BEGIN
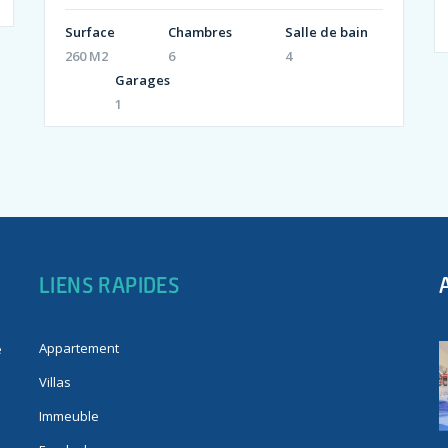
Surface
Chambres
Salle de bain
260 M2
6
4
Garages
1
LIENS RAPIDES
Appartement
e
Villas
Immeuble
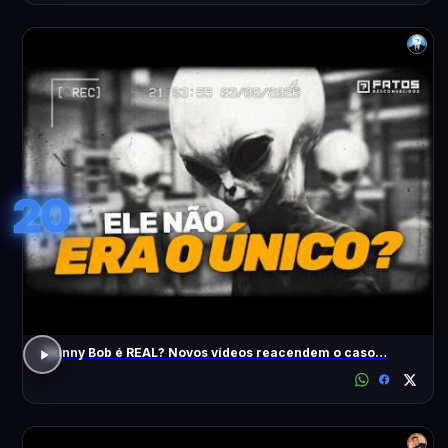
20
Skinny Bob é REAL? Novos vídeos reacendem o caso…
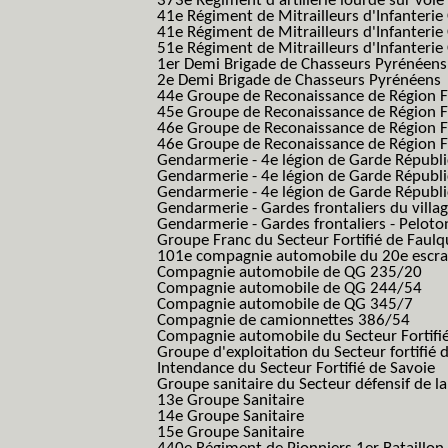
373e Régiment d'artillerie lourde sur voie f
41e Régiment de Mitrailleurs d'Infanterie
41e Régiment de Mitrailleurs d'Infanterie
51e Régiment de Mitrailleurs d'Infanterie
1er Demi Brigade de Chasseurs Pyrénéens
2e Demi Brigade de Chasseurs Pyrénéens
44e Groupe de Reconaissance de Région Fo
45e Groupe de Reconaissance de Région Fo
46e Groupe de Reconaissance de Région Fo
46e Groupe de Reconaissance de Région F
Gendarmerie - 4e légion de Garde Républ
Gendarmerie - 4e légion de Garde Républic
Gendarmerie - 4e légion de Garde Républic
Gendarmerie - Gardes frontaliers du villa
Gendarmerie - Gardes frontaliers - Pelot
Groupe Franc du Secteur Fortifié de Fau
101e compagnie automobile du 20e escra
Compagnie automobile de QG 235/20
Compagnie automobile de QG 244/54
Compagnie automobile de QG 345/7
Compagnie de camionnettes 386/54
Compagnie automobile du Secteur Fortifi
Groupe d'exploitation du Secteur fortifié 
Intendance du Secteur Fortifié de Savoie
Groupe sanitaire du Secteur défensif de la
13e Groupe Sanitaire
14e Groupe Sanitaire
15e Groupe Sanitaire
END
#### [WORK ORDER]
Give the data above again exactly. Leave the pictures out.

#### [WORKED SOLUTION]
Surface
Chambres
Salle de bain
260 M2
6
4
Garages
1
LIENS RAPIDES
Appartement
e
Villas
Immeuble
20
Skinny Bob é REAL? Novos vídeos reacendem o caso…
373e Régiment d'artillerie lourde sur voie f
41e Régiment de Mitrailleurs d'Infanterie
41e Régiment de Mitrailleurs d'Infanterie
51e Régiment de Mitrailleurs d'Infanterie
1er Demi Brigade de Chasseurs Pyrénéens
2e Demi Brigade de Chasseurs Pyrénéens
44e Groupe de Reconaissance de Région Fo
45e Groupe de Reconaissance de Région Fo
46e Groupe de Reconaissance de Région Fo
46e Groupe de Reconaissance de Région F
Gendarmerie - 4e légion de Garde Républ
Gendarmerie - 4e légion de Garde Républic
Gendarmerie - 4e légion de Garde Républic
Gendarmerie - Gardes frontaliers du villa
Gendarmerie - Gardes frontaliers - Pelot
Groupe Franc du Secteur Fortifié de Fau
101e compagnie automobile du 20e escra
Compagnie automobile de QG 235/20
Compagnie automobile de QG 244/54
Compagnie automobile de QG 345/7
Compagnie de camionnettes 386/54
Compagnie automobile du Secteur Fortifi
Groupe d'exploitation du Secteur fortifié 
Intendance du Secteur Fortifié de Savoie
Groupe sanitaire du Secteur défensif de la
13e Groupe Sanitaire
14e Groupe Sanitaire
15e Groupe Sanitaire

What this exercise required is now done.